The Cerebrium + Vercel integration provides access to Cerebrium-deployed apps via REST endpoints from Vercel projects. Install it from the Vercel AI marketplace.
What this integration does
This integration provides:
- Automatic synchronization of Cerebrium API keys to one or more Vercel projects.
- HTTP access to Cerebrium endpoints from connected Vercel projects.
Authentication
The integration sets the following environment variables on the selected Vercel projects:
The environment variables are set in the “preview” and “production” project targets. See the Vercel documentation for more on environment variables.

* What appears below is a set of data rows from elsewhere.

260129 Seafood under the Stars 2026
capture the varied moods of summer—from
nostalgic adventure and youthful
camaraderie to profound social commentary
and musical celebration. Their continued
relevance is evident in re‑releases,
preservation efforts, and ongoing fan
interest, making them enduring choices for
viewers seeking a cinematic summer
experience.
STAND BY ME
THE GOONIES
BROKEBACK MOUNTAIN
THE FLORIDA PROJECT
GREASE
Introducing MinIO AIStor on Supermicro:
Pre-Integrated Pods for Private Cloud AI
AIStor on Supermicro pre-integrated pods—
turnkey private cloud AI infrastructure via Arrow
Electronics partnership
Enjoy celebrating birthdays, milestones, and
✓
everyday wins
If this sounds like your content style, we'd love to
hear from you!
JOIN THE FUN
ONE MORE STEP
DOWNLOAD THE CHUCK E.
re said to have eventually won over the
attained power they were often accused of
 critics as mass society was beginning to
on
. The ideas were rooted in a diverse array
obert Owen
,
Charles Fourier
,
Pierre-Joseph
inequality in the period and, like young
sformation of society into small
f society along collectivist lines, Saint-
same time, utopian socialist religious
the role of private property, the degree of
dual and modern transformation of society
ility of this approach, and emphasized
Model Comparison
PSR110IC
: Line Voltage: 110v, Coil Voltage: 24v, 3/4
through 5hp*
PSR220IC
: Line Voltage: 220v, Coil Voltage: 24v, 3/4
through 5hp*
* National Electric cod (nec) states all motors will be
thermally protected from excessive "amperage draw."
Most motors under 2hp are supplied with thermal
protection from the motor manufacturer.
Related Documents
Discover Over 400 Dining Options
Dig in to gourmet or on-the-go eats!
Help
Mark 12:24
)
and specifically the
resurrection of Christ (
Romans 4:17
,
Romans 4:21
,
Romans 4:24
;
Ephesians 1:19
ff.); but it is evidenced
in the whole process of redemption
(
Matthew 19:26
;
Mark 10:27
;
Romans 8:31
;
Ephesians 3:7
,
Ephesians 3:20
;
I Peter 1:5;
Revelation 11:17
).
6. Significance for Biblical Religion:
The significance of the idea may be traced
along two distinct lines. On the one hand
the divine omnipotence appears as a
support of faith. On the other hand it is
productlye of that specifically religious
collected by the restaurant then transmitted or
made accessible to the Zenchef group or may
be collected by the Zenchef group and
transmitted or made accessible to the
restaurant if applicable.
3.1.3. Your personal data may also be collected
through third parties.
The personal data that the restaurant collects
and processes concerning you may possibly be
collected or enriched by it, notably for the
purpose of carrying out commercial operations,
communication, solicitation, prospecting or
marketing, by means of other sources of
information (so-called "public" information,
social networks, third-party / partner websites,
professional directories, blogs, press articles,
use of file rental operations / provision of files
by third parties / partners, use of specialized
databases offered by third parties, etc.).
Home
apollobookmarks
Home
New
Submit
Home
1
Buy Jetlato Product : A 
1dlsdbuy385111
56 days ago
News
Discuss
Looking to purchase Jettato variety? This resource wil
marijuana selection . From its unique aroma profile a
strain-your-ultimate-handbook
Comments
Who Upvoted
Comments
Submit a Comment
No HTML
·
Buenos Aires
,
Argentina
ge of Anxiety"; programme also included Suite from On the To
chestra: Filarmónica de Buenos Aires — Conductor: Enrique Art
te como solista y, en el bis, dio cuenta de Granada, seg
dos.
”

Installing the integration
- Click “Add Integration” on the Vercel integrations page.
- Select the Vercel account you want to connect with.
- (If logged out) Sign into an existing Cerebrium project, or create a new Cerebrium project.
- Select the Vercel projects that you wish to connect to your Cerebrium workspace.
- Click “Continue.”
- Back in your Vercel dashboard, confirm the environment variables were added by going to your Vercel project → Settings → Environment Variables.
Uninstalling the integration
Manage the Cerebrium Vercel integration from the Vercel dashboard under the “Integrations” tab. Remove the integration installation from there.
Important: Removing an integration will delete the corresponding API token set by Cerebrium in your Vercel project(s).
Example
See the Mistral 7B with vLLM example for deploying to an auto-scaling endpoint.
After deploying the app, the output includes the endpoint URL. Call it from a Vercel project:
fetch(
"https://api.aws.us-east-1.cerebrium.ai/v4/p-<YOUR PROJECT ID>/mistral-vllm/predict",
{
method: "POST",
headers: {
Authorization: `Bearer ${process.env.CEREBRIUM_JWT}`,
"Content-Type": "application/json",
},
body: JSON.stringify({
prompt: "What is the capital city of France?",
}),
},
)
.then((response) => response.json())
.then((data) => console.log(data))
.catch((error) => console.error("Error:", error));
This example app takes a prompt as input and returns the model output.
Pricing
Requests to apps use usage-based pricing, billed at 1ms granularity. The exact cost per millisecond is based on the underlying hardware you specify.
See the pricing page for current GPU prices.